Zodwa Ngubeni (also SANParks), discussed the bark harvesting and monitoring project at Groenkop. Stinkwood bark is highly sought after for its medicinal properties, and is used in traditional healing. Zodwa explained that two thirds of the population still rely on medicinal plants. SANParks is in the process of developing a sustainable strategy of harvesting the bark without killing the tree. She took the students on a walkabout and showed them a tree that had been stripped of bark on one side of the trunk. The tree was being monitored for signs of stress in the hope that it would recover over time. Zodwa pointed out that a compromise must be made because the trees will always be utilised by traditional healers. A sustainable harvesting method needs to be developed and communicated to local communities to protect the fragile forest ecology.

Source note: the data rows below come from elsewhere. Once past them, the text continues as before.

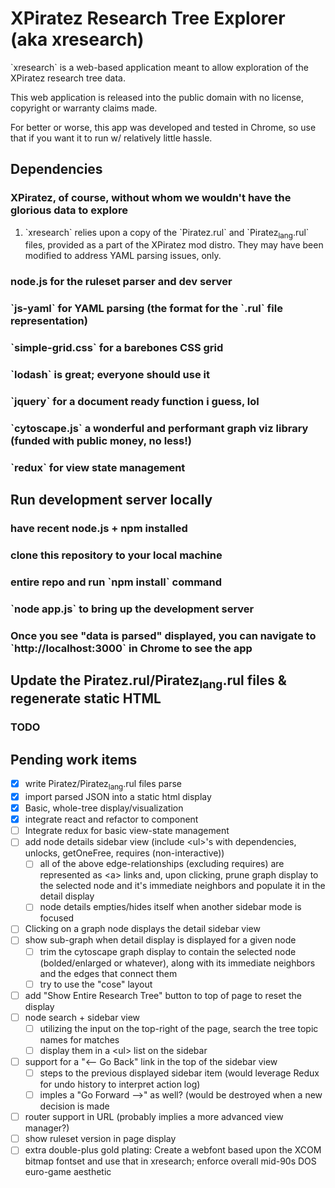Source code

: *  XPiratez Research Tree Explorer (aka xresearch)

`xresearch` is a web-based application meant to allow exploration of the XPiratez research tree data.

This web application is released into the public domain with no license, copyright or warranty claims made.


For better or worse, this app was developed and tested in Chrome, so use that if you want it to run w/ relatively little hassle.

** Dependencies
*** XPiratez, of course, without whom we wouldn't have the glorious data to explore
**** `xresearch` relies upon a copy of the `Piratez.rul` and `Piratez_lang.rul` files, provided as a part of the XPiratez mod distro. They may have been modified to address YAML parsing issues, only.
*** node.js for the ruleset parser and dev server
*** `js-yaml` for YAML parsing (the format for the `.rul` file representation)
*** `simple-grid.css` for a barebones CSS grid
*** `lodash` is great; everyone should use it
*** `jquery` for a document ready function i guess, lol
*** `cytoscape.js` a wonderful and *performant* graph viz library (funded with public money, no less!)
*** `redux` for view state management

** Run development server locally
*** have recent node.js + npm installed
*** clone this repository to your local machine
*** entire repo and run `npm install` command
*** `node app.js` to bring up the development server
*** Once you see "data is parsed" displayed, you can navigate to `http://localhost:3000` in Chrome to see the app

** Update the Piratez.rul/Piratez_lang.rul files & regenerate static HTML
*** TODO

** Pending work items
- [X] write Piratez/Piratez_lang.rul files parse
- [X] import parsed JSON into a static html display
- [X] Basic, whole-tree display/visualization
- [X] integrate react and refactor to component
- [ ] Integrate redux for basic view-state management
- [ ] add node details sidebar view (include <ul>'s with dependencies, unlocks, getOneFree, requires (non-interactive))
  - [ ] all of the above edge-relationships (excluding requires) are represented as <a> links and, upon clicking, prune graph display to the selected node and it's immediate neighbors and populate it in the detail display
  - [ ] node details empties/hides itself when another sidebar mode is focused
- [ ] Clicking on a graph node displays the detail sidebar view
- [ ] show sub-graph when detail display is displayed for a given node
  - [ ] trim the cytoscape graph display to contain the selected node (bolded/enlarged or whatever), along with its immediate neighbors and the edges that connect them
  - [ ] try to use the "cose" layout
- [ ] add "Show Entire Research Tree" button to top of page to reset the display
- [ ] node search + sidebar view
  - [ ] utilizing the input on the top-right of the page, search the tree topic names for matches
  - [ ] display them in a <ul> list on the sidebar
- [ ] support for a "<-- Go Back" link in the top of the sidebar view
  - [ ] steps to the previous displayed sidebar item (would leverage Redux for undo history to interpret action log)
  - [ ] imples a "Go Forward -->" as well? (would be destroyed when a new decision is made
- [ ] router support in URL (probably implies a more advanced view manager?)
- [ ] show ruleset version in page display
- [ ] extra double-plus gold plating: Create a webfont based upon the XCOM bitmap fontset and use that in xresearch; enforce overall mid-90s DOS euro-game aesthetic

This was followed by a visit to MTO Forestry just outside Knysna. Bradley Joemat, MTO Harvesting Forester, gave an energetic presentation about local forestry conditions and issues. MTO is a prime example of rural/urban interface forestry, with an informal settlement on the border of many of their plantations. This leads to major fire risks and makes integrated fire management an imperative. MTO's strategy includes: forming partnerships with the communities on the boundaries of plantations; burning under the canopy to reduce the fuel loads; growing plant species that have a greater resistance to fire; and establishing buffer lines in the plantations. Bradley highlighted the importance of fostering a good relationship with the local fire department. "Gooi a braai!" He said with theatrical flair.
The students were then lead into the depths of the Outeniqua Mountains to see a pine harvesting operation at Buffelsnek. The group was elated at finally getting to the essence of the action: the sweet smell of pine, the cool shade and the hum of chainsaws created a buzz of excitement.
Buffelsnek is a motor-manual harvesting operation on a steep slope, with chainsaws being used to fell and cross cut. A cable yarding (skylining) system mounted on an excavator was being used to pull the pine out of the compartments. Alpine Logging had modified the excavator with an extended boom, winch set and cables. Skylining minimises the impact on the environment and is an innovative and effective extraction method.
At the end of the day, the meeting brought youngsters together from around the country, enabling them to strengthen relationships, get up to speed on current issues and articulate their views. It was a major success, proving that unity and cooperation are key components of forestry. Perhaps the unicorn is attainable after all.